The WiTscale is rather light on features than the Fitbit model, however, it is designed for a slightly different demographic and one more concerned with weight than anything else.  In that respect, it is not a bad product at all and performs decently in most situations.  It is not the most consistent scale around but provided the unit you use is properly aligned and set up, it does take reasonable readings.  The fact that it uses Bluetooth means there is no need to have the Wi-Fi up when using it, and that can be convenient for some users.  It also has a pretty attractive price tag, at least when comparing it to the other two models in this review.

Easy@Home Body Fat Digital Scale

The Easy@Home Body Fat Digital Scale is capable of taking your weight, body fat percentage, visceral fat percentage, bone mass reading, body water reading, muscle mass reading, BMI and BMR.  It has a 4.3 in backlit display and a tempered glass top.  Like the Fitbit Aria, it can send data to a smart device, but it uses Bluetooth instead of Wi-Fi.

Features

  • Measures the following: weight, bone mass, muscle mass, body water, body fat, visceral fat, BMI, and BMR
  • Automatically turns on, turns off, and calibrates
  • Matches with a free app that can be downloaded to your smartphone or tablet
  • iOS 8.0 and HealthKit App are supported
  • Has multiple data visualization options on the app for logged data
  • App can store data for 10 users
  • Uses 4 precision gauges
  • Measures in increments of 0.2lbs
  • Maximum weight capacity of 400lbs
  • 3 in backlit LCD
  • 1 year warranty

Pros

  • Modern, appealing style
  • Reasonably accurate measurement for weight
  • Very large, easy to read LCD
  • Pretty good tracking app
  • Integrates with Apple’s HealthKit app

Cons

  • Like most other scales of this type, can return slightly off measurements for body fat percentage
  • Requires the app to be open if you want the data to be logged

Conclusion

This Easy@Home model is actually rather reasonably priced if you consider all that you get for its cost.  First, there is Bluetooth connectivity and HealthKit compatibility.  Then there is the medley of other physical condition metrics it offers besides weight.  The very large backlit display only adds to all of that, as well as the modern styling.  One should be wary of using it as a reliable body fat measurement tool, though as like most other scales that take that measure, it is not terrifically reliable.

Verdict

The WiTscale S200 is the weakest item of the three, being capable of taking only one’s weight and BMI.  One might argue that is forgivable considering it is also the cheapest of them, however, there are a lot of other scales that take the same measurements and far more reliably for less cost. Granted, most of those scales will not have Bluetooth but then again, one wonders if Bluetooth is really needed with a scale that only measures weight and BMI.
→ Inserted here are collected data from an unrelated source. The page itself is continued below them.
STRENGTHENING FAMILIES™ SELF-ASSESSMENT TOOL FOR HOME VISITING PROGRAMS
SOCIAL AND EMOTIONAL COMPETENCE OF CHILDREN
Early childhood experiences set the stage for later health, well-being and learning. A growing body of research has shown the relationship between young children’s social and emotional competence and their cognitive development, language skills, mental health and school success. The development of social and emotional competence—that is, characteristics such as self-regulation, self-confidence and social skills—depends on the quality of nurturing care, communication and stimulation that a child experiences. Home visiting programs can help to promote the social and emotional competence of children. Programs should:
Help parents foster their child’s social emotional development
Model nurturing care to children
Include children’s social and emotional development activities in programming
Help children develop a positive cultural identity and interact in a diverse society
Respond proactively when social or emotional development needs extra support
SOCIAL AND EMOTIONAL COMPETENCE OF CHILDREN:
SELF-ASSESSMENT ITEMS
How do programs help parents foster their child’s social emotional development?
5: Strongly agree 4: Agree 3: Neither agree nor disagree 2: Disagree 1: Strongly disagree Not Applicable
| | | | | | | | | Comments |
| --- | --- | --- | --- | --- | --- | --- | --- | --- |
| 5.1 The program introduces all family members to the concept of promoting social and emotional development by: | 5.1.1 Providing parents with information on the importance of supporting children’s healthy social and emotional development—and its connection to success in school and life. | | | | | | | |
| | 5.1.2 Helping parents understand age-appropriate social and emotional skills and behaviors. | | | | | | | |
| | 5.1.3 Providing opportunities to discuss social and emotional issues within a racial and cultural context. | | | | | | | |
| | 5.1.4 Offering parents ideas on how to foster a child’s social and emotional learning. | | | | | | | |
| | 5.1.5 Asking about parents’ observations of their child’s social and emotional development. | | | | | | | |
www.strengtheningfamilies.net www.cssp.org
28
The stiff competitor for the Fitbit Aria is the Easy@Home model which does a lot of what the Aria does for half the price.  That is a big inducement to choose it over the Aria, but there are some caveats that go with it.  First, although both of them take body fat measurements, it tends to record ones further off from DEXA readings than the Aria.  The Easy@Home also has some issues in its Android software which makes using it less than smooth in some cases.
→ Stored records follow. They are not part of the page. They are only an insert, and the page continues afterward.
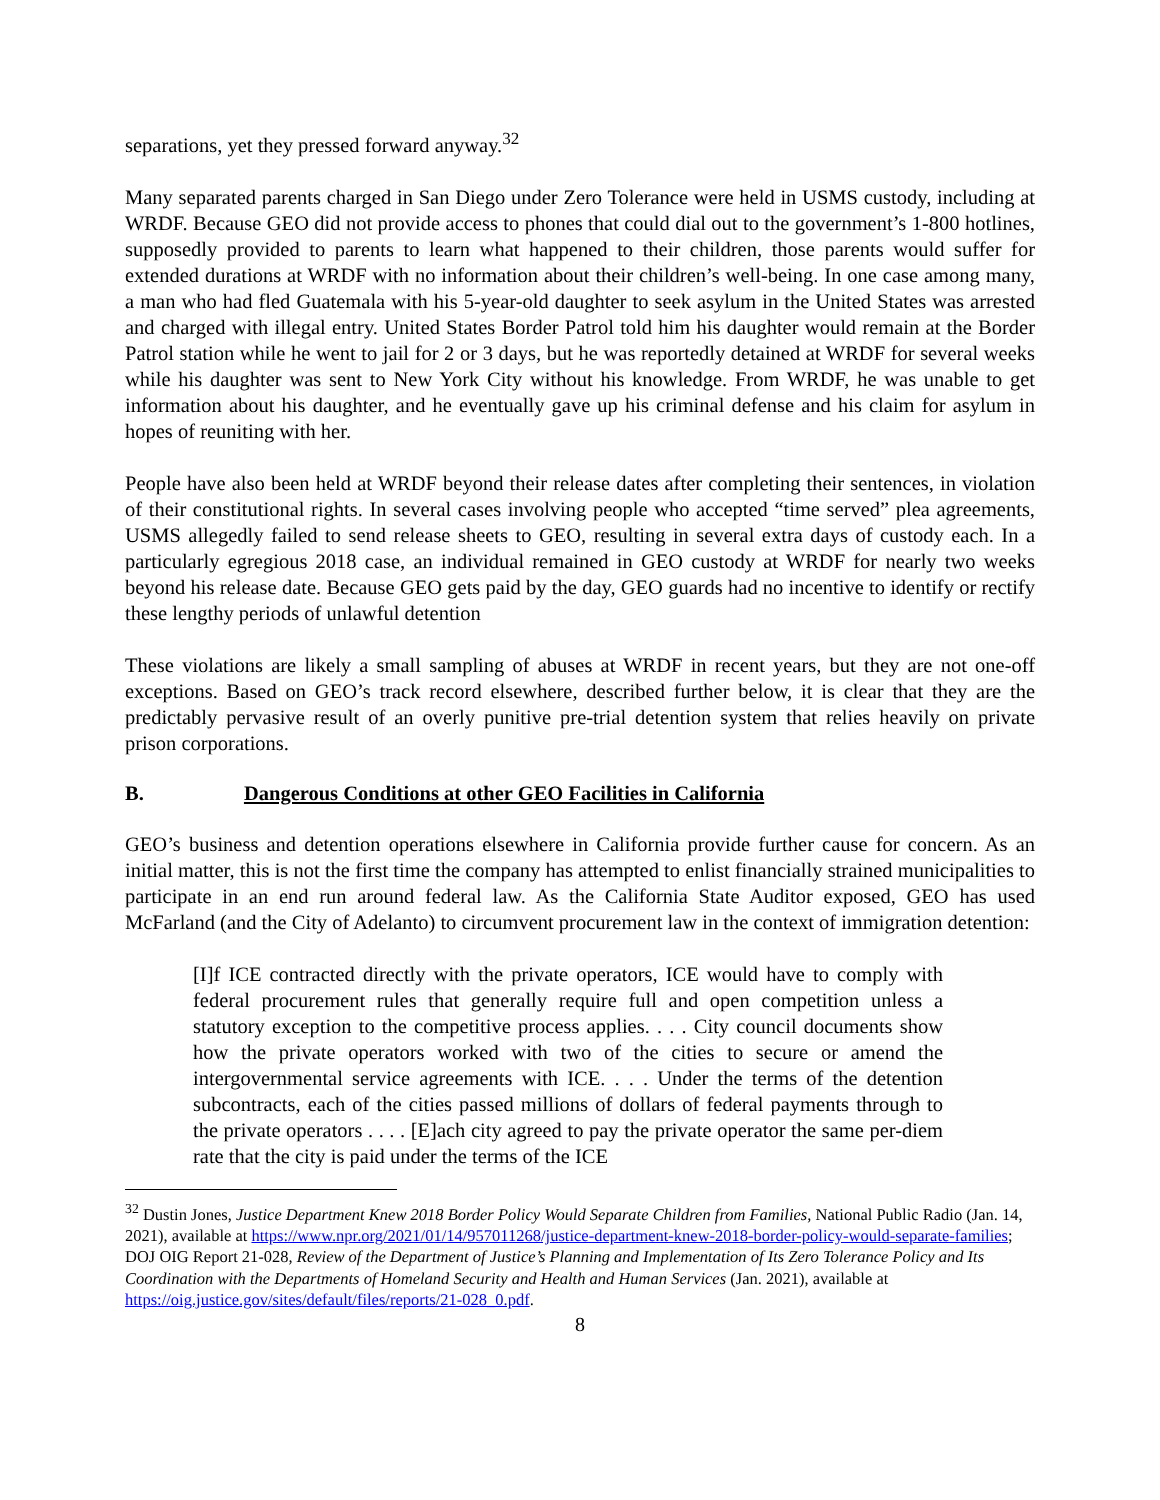separations, yet they pressed forward anyway.<sup>32</sup>
Many separated parents charged in San Diego under Zero Tolerance were held in USMS custody, including at WRDF. Because GEO did not provide access to phones that could dial out to the government’s 1-800 hotlines, supposedly provided to parents to learn what happened to their children, those parents would suffer for extended durations at WRDF with no information about their children’s well-being. In one case among many, a man who had fled Guatemala with his 5-year-old daughter to seek asylum in the United States was arrested and charged with illegal entry. United States Border Patrol told him his daughter would remain at the Border Patrol station while he went to jail for 2 or 3 days, but he was reportedly detained at WRDF for several weeks while his daughter was sent to New York City without his knowledge. From WRDF, he was unable to get information about his daughter, and he eventually gave up his criminal defense and his claim for asylum in hopes of reuniting with her.
People have also been held at WRDF beyond their release dates after completing their sentences, in violation of their constitutional rights. In several cases involving people who accepted “time served” plea agreements, USMS allegedly failed to send release sheets to GEO, resulting in several extra days of custody each. In a particularly egregious 2018 case, an individual remained in GEO custody at WRDF for nearly two weeks beyond his release date. Because GEO gets paid by the day, GEO guards had no incentive to identify or rectify these lengthy periods of unlawful detention
These violations are likely a small sampling of abuses at WRDF in recent years, but they are not one-off exceptions. Based on GEO’s track record elsewhere, described further below, it is clear that they are the predictably pervasive result of an overly punitive pre-trial detention system that relies heavily on private prison corporations.
B. Dangerous Conditions at other GEO Facilities in California
GEO’s business and detention operations elsewhere in California provide further cause for concern. As an initial matter, this is not the first time the company has attempted to enlist financially strained municipalities to participate in an end run around federal law. As the California State Auditor exposed, GEO has used McFarland (and the City of Adelanto) to circumvent procurement law in the context of immigration detention:
[I]f ICE contracted directly with the private operators, ICE would have to comply with federal procurement rules that generally require full and open competition unless a statutory exception to the competitive process applies. . . . City council documents show how the private operators worked with two of the cities to secure or amend the intergovernmental service agreements with ICE. . . . Under the terms of the detention subcontracts, each of the cities passed millions of dollars of federal payments through to the private operators . . . . [E]ach city agreed to pay the private operator the same per-diem rate that the city is paid under the terms of the ICE
<sup>32</sup> Dustin Jones, Justice Department Knew 2018 Border Policy Would Separate Children from Families, National Public Radio (Jan. 14, 2021), available at https://www.npr.org/2021/01/14/957011268/justice-department-knew-2018-border-policy-would-separate-families; DOJ OIG Report 21-028, Review of the Department of Justice’s Planning and Implementation of Its Zero Tolerance Policy and Its Coordination with the Departments of Homeland Security and Health and Human Services (Jan. 2021), available at https://oig.justice.gov/sites/default/files/reports/21-028_0.pdf.
8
The Fitbit remains the best buy of the three despite its price tag because of overall quality and ease of customer experience.  It could be easier to set up, yes, but it is actually relatively painless to work after that initial step.  It also has the best compatibility of all three devices in being compatible with laptops and desktops as well as smartphones.  All in all, power users will likely enjoy it best, especially if they are serious about their data tracking.